U.K. wind curtailment costs $1.3B in 2024

The United Kingdom is experiencing record curtailment costs for wind power in 2024.

Curtailment costs are the costs associated with reducing electricity supply when demand is lower. Because wind and solar are overbuilt to meet peak demand during periods of low wind and solar output, they produce too much electricity when wind and solar output are high. Grid operators then must pay for some plants to turn off.

Bloomberg reports:

Burgeoning capacity and blustery weather should have driven huge growth in output in 2024. But the grid can’t cope, forcing the operator to pay wind farms to turn off, a cost ultimately borne by consumers. It’s a situation that puts at risk plans to decarbonize the network by 2030 and makes it harder to cut bills.

Crucial to the net zero grid target is a massive build-out of renewable power, particularly from wind. Britain has boosted its offshore fleet by 50% in the past five years and is set to double it in the next five, BloombergNEF data show.

But the grid hasn’t expanded at the same pace. As a result, the operator is increasingly paying wind farms, particularly those in Scotland, not to run. So far this year, the UK has spent more than £1 billion ($1.3 billion) in “congestion costs” to turn off plants that can’t deliver electricity because of grid constraints, and switch on others…
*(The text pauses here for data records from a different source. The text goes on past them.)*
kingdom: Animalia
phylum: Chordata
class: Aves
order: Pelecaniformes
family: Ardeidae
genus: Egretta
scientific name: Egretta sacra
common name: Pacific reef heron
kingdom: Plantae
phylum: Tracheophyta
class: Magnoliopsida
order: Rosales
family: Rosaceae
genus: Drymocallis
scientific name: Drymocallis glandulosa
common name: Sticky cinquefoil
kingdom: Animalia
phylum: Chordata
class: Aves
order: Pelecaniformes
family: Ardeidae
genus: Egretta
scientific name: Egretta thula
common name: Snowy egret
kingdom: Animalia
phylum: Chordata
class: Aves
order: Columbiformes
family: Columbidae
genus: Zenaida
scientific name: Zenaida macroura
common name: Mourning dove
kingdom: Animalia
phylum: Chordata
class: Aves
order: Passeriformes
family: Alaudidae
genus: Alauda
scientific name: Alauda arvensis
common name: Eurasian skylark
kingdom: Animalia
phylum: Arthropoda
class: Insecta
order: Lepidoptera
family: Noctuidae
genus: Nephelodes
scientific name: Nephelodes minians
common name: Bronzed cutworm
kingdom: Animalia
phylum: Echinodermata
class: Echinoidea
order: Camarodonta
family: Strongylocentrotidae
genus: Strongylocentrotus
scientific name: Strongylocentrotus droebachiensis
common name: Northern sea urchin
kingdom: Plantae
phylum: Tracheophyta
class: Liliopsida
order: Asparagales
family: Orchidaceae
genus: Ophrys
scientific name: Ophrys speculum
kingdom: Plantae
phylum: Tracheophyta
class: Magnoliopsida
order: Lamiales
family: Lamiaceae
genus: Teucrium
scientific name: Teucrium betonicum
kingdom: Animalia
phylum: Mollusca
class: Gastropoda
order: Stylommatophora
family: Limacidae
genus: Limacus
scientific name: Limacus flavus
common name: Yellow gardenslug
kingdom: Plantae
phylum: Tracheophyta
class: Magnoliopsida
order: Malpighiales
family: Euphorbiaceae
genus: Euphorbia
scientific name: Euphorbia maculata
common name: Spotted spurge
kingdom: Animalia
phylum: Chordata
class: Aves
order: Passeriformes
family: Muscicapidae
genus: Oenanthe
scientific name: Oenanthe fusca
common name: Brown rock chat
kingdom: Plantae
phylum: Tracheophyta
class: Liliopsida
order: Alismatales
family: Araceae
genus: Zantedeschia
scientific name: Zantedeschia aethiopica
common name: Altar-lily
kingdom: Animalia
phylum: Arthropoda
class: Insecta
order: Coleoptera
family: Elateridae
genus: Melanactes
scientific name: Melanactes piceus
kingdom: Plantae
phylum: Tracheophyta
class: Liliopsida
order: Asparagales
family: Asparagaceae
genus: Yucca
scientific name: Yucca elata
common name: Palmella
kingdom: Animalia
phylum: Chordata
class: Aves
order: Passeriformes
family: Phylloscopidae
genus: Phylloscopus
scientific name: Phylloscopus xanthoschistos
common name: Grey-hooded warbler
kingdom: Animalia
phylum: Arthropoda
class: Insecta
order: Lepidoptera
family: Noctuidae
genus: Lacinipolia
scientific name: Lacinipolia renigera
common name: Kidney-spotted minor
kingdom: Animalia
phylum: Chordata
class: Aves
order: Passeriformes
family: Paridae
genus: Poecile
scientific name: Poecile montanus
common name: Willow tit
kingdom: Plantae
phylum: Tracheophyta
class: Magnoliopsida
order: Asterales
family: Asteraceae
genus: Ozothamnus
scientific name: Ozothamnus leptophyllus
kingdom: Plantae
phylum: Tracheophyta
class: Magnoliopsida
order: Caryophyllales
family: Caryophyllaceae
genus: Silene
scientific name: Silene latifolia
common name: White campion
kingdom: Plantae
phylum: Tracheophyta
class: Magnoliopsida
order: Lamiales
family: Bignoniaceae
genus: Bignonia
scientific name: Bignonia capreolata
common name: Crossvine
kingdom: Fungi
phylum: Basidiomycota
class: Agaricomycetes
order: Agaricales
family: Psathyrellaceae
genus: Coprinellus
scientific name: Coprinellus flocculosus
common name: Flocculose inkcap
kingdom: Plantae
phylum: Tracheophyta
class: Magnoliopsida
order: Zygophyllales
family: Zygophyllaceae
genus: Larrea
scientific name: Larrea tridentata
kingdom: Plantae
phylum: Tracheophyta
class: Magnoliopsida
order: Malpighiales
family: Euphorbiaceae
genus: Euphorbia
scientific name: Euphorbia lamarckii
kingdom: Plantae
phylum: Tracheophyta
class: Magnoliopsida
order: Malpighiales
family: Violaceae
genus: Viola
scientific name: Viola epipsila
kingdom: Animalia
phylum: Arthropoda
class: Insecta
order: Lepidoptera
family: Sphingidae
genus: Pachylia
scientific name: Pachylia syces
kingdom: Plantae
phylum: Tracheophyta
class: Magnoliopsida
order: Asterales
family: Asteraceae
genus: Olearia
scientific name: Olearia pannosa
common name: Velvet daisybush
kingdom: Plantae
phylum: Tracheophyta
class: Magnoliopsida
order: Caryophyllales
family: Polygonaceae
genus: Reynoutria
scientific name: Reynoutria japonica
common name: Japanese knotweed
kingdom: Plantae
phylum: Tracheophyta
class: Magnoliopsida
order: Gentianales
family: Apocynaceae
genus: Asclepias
The utility aims to build an even bigger wind farm off Scotland that could further aggravate the bottleneck unless the grid is expanded. In a statement, it said developers need to harness Scottish renewables to deliver on the UK’s energy-security targets. And to that end, transmission infrastructure is key…

Curtailing generation has become increasingly common. This year’s congestion costs exceed last year’s total and are second only to 2022, when power prices were almost three times as high.

The overriding message of the piece is that building more transmission lines is necessary to meet the U.K.’ s net zero goals. More importantly, however, is that the costs of curtailing wind power — $1.3 billion in the U.K. in 2024 — should be factored into the cost of that technology and affect decisions about whether to adopt it. So should the costs of building thousands of miles of transmission lines. System-wide costs are what matter — and the U.K. is learning that.